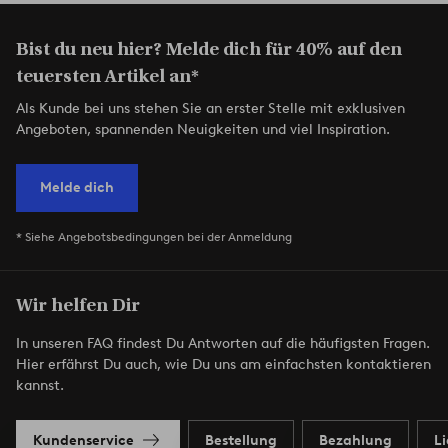
Bist du neu hier? Melde dich für 40% auf den
teuersten Artikel an*
Als Kunde bei uns stehen Sie an erster Stelle mit exklusiven
Angeboten, spannenden Neuigkeiten und viel Inspiration.
Melde dich
* Siehe Angebotsbedingungen bei der Anmeldung
Wir helfen Dir
In unseren FAQ findest Du Antworten auf die häufigsten Fragen.
Hier erfährst Du auch, wie Du uns am einfachsten kontaktieren
kannst.
Kundenservice
Bestellung
Bezahlung
L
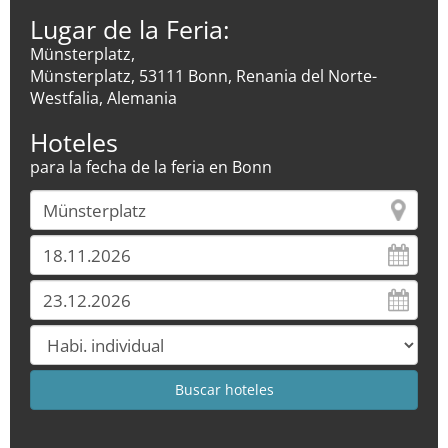
Lugar de la Feria:
Münsterplatz,
Münsterplatz, 53111 Bonn, Renania del Norte-
Westfalia, Alemania
Hoteles
para la fecha de la feria en Bonn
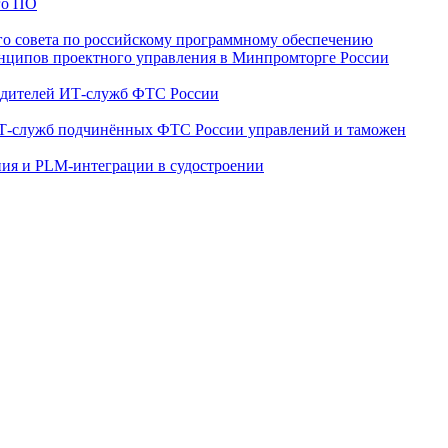
го ПО
ного совета по российскому программному обеспечению
ринципов проектного управления в Минпромторге России
водителей ИТ-служб ФТС России
 ИТ-служб подчинённых ФТС России управлений и таможен
ния и PLM-интеграции в судостроении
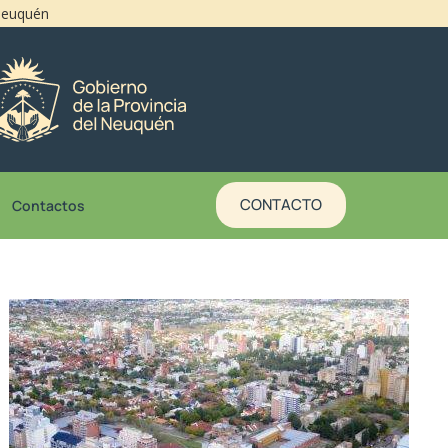
 Neuquén
CONTACTO
Contactos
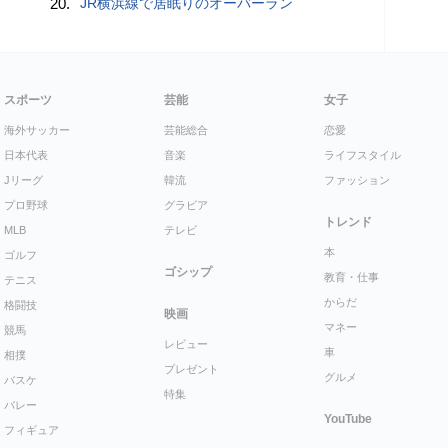
20.
JR横浜線で居眠りのオーバーラン
スポーツ
芸能
女子
海外サッカー
芸能総合
恋愛
日本代表
音楽
ライフスタイル
Jリーグ
韓流
ファッション
プロ野球
グラビア
トレンド
MLB
テレビ
本
ゴルフ
ゴシップ
教育・仕事
テニス
からだ
格闘技
映画
マネー
競馬
レビュー
車
相撲
プレゼント
グルメ
バスケ
特集
バレー
YouTube
フィギュア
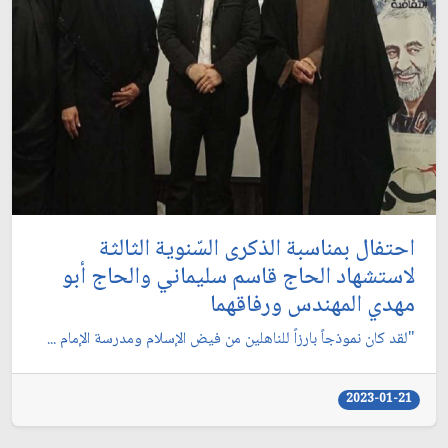
احتفال بمناسبة الذكرى السّنوية الثالثة
لاستشهاد الحاج قاسم سليماني والحاج أبو
مهدي المهندس ورفاقهما
"لقد كان نموذجاً بارزاً للناهلين من فيض الإسلام ومدرسة الإمام ...
2023-01-21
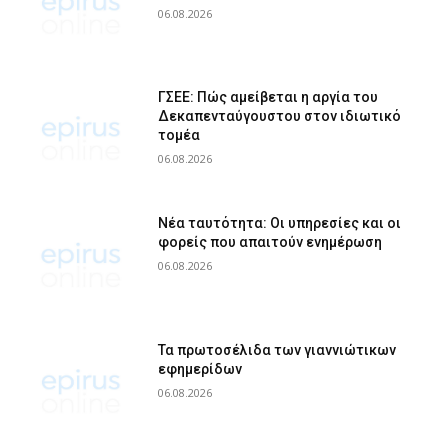
06.08.2026
ΓΣΕΕ: Πώς αμείβεται η αργία του
Δεκαπενταύγουστου στον ιδιωτικό
τομέα
06.08.2026
Νέα ταυτότητα: Οι υπηρεσίες και οι
φορείς που απαιτούν ενημέρωση
06.08.2026
Τα πρωτοσέλιδα των γιαννιώτικων
εφημερίδων
06.08.2026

________________________

WHAT YOU NEED TO DO: An exact copy of every entry, pictures left out, is what to write here.

TASK ANSWER:
Bist du neu hier? Melde dich für 40% auf den
teuersten Artikel an*
Als Kunde bei uns stehen Sie an erster Stelle mit exklusiven
Angeboten, spannenden Neuigkeiten und viel Inspiration.
Melde dich
* Siehe Angebotsbedingungen bei der Anmeldung
Wir helfen Dir
In unseren FAQ findest Du Antworten auf die häufigsten Fragen.
Hier erfährst Du auch, wie Du uns am einfachsten kontaktieren
kannst.
Kundenservice
Bestellung
Bezahlung
L
Lugar de la Feria:
Münsterplatz,
Münsterplatz, 53111 Bonn, Renania del Norte-
Westfalia, Alemania
Hoteles
para la fecha de la feria en Bonn
го ПО
ного совета по российскому программному обеспечению
ринципов проектного управления в Минпромторге России
водителей ИТ-служб ФТС России
 ИТ-служб подчинённых ФТС России управлений и таможен
ния и PLM-интеграции в судостроении
 Neuquén
CONTACTO
Contactos
20.
JR横浜線で居眠りのオーバーラン
スポーツ
芸能
女子
海外サッカー
芸能総合
恋愛
日本代表
音楽
ライフスタイル
Jリーグ
韓流
ファッション
プロ野球
グラビア
トレンド
MLB
テレビ
本
ゴルフ
ゴシップ
教育・仕事
テニス
からだ
格闘技
映画
マネー
競馬
レビュー
車
相撲
プレゼント
グルメ
バスケ
特集
バレー
YouTube
フィギュア
احتفال بمناسبة الذكرى السّنوية الثالثة
لاستشهاد الحاج قاسم سليماني والحاج أبو
مهدي المهندس ورفاقهما
"لقد كان نموذجاً بارزاً للناهلين من فيض الإسلام ومدرسة الإمام ...
2023-01-21
06.08.2026
ΓΣΕΕ: Πώς αμείβεται η αργία του
Δεκαπενταύγουστου στον ιδιωτικό
τομέα
06.08.2026
Νέα ταυτότητα: Οι υπηρεσίες και οι
φορείς που απαιτούν ενημέρωση
06.08.2026
Τα πρωτοσέλιδα των γιαννιώτικων
εφημερίδων
06.08.2026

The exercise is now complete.